-- ACTIVITY --
From the records, report how many lines hold the word "park", with the number as the sole reply.

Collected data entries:
►
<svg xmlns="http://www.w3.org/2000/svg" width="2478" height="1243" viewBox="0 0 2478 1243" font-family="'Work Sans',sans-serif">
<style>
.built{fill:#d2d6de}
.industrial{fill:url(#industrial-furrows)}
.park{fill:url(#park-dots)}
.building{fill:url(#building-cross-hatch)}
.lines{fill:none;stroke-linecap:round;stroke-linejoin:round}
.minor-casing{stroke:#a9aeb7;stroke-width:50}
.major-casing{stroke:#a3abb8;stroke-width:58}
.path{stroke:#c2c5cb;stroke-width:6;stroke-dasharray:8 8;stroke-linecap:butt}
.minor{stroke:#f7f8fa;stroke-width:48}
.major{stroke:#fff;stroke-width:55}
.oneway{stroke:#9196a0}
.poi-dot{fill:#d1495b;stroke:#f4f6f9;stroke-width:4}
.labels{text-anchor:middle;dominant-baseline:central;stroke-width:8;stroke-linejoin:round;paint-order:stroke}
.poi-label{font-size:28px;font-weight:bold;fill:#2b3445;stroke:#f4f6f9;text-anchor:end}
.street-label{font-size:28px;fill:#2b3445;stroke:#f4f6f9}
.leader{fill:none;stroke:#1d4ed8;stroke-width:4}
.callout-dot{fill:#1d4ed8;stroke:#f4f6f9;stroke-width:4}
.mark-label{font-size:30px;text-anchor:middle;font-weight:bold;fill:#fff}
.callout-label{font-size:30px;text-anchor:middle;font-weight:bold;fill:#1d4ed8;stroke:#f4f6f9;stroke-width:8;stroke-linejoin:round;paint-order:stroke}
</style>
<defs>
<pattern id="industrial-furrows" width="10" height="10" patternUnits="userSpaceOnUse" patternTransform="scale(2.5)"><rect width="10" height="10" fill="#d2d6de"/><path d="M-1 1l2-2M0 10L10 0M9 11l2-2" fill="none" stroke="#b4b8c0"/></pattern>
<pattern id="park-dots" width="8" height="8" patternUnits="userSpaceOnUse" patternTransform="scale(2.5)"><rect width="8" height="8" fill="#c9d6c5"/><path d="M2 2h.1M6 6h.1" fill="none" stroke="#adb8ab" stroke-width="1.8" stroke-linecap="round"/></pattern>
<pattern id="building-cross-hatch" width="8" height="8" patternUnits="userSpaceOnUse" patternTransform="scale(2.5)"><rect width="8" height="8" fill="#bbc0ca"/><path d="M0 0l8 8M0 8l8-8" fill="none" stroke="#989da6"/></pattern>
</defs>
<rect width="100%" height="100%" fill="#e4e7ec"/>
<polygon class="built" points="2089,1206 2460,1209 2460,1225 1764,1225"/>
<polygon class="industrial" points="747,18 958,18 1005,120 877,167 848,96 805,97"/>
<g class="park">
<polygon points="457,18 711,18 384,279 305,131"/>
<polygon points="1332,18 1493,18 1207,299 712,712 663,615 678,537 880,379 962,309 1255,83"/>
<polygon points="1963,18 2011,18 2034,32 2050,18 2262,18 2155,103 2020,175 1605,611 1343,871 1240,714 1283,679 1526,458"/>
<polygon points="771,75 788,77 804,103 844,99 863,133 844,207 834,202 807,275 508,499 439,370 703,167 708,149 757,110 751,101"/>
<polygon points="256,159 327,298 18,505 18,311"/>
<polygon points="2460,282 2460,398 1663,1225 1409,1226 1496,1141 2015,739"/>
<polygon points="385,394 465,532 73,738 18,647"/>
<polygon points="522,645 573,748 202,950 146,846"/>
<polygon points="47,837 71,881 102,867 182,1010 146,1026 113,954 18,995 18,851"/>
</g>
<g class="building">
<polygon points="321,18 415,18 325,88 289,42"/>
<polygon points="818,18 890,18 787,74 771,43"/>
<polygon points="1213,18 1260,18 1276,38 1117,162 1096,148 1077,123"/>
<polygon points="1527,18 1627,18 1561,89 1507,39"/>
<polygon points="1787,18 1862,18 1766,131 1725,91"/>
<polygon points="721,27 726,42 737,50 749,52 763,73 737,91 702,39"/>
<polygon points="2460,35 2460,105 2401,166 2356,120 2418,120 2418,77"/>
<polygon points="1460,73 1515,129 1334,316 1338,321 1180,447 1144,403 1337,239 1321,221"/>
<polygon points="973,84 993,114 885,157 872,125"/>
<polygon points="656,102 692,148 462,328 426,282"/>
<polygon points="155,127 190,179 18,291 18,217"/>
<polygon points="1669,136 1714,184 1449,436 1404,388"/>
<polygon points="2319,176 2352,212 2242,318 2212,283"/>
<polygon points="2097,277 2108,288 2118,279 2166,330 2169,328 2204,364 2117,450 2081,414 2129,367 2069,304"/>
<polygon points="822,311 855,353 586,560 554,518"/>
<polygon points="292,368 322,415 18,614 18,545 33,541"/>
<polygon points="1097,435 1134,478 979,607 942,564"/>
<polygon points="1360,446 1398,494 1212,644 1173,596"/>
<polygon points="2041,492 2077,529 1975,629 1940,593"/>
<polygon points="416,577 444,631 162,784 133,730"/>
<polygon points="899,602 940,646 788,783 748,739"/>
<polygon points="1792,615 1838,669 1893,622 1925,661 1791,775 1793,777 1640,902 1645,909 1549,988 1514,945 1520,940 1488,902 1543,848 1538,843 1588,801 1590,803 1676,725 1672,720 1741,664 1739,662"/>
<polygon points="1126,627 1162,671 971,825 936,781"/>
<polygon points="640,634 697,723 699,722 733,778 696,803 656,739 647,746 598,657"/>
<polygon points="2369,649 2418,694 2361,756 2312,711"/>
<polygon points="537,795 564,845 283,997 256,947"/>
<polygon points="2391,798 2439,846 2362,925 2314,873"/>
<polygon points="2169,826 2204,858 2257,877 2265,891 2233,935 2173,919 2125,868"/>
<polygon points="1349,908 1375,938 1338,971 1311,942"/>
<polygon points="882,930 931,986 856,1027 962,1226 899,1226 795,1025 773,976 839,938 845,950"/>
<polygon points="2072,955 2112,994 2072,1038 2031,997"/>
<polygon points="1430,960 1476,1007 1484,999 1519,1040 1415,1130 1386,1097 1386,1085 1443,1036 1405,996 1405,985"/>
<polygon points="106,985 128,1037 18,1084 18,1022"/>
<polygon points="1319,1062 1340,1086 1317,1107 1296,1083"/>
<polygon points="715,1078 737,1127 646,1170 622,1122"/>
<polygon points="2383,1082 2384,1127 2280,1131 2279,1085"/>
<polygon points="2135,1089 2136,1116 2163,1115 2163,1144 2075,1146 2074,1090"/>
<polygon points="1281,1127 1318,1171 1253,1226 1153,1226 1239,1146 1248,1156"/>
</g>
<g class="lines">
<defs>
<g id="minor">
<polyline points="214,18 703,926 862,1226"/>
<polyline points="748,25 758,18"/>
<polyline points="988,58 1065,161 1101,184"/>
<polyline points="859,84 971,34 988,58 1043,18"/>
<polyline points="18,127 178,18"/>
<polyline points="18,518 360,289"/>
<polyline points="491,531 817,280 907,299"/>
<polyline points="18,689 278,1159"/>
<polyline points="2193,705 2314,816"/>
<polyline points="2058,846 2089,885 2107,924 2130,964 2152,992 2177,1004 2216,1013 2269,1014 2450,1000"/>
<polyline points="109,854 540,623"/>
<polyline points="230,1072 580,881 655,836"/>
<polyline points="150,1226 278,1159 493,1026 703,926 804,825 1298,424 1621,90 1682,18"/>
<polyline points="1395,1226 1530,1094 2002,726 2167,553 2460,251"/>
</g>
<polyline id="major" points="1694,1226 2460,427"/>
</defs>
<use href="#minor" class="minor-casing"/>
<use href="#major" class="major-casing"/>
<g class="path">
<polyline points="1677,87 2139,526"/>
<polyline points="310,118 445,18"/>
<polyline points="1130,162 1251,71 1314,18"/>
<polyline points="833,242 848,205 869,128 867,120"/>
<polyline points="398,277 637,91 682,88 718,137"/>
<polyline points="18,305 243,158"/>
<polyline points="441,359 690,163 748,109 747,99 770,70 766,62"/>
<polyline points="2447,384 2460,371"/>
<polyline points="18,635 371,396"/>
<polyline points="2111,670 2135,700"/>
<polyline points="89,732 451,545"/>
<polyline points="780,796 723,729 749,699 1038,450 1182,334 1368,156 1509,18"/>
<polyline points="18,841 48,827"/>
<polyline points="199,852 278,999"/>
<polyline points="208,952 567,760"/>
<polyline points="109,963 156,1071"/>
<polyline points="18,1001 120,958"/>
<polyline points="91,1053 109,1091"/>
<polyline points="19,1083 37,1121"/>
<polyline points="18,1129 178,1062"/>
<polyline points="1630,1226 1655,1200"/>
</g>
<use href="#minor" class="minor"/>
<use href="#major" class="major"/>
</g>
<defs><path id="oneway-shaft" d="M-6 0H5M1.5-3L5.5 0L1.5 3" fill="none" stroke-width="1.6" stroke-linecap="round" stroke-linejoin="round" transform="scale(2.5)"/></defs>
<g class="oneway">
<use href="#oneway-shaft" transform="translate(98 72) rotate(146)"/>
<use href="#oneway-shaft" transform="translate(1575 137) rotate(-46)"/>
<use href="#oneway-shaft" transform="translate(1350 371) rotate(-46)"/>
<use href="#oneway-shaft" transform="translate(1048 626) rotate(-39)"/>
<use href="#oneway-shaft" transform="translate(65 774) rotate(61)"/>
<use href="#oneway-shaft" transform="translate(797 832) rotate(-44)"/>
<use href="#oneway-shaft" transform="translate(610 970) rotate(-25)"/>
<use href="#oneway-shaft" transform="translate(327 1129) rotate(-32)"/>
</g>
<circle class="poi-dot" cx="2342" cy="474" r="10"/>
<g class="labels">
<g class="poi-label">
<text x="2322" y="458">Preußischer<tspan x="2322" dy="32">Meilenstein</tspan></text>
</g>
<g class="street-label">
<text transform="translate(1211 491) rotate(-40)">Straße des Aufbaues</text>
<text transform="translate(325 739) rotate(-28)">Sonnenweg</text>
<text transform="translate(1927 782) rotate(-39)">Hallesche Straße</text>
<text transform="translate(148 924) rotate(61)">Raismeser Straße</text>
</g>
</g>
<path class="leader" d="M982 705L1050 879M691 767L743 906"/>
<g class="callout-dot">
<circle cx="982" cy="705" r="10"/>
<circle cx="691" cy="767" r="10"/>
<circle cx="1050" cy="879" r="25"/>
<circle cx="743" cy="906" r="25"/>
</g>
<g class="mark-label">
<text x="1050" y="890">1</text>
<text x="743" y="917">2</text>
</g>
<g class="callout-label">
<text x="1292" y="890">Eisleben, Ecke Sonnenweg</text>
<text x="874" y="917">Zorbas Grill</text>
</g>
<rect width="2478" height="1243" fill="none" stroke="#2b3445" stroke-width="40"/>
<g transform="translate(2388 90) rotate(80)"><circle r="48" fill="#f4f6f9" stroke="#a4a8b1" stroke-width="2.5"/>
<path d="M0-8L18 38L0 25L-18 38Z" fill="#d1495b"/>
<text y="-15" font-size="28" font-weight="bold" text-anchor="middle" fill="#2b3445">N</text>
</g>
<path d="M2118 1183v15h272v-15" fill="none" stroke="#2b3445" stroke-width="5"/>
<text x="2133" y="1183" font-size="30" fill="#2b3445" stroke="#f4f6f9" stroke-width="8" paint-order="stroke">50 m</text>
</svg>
◄
-- RESULT OF THIS TASK --
3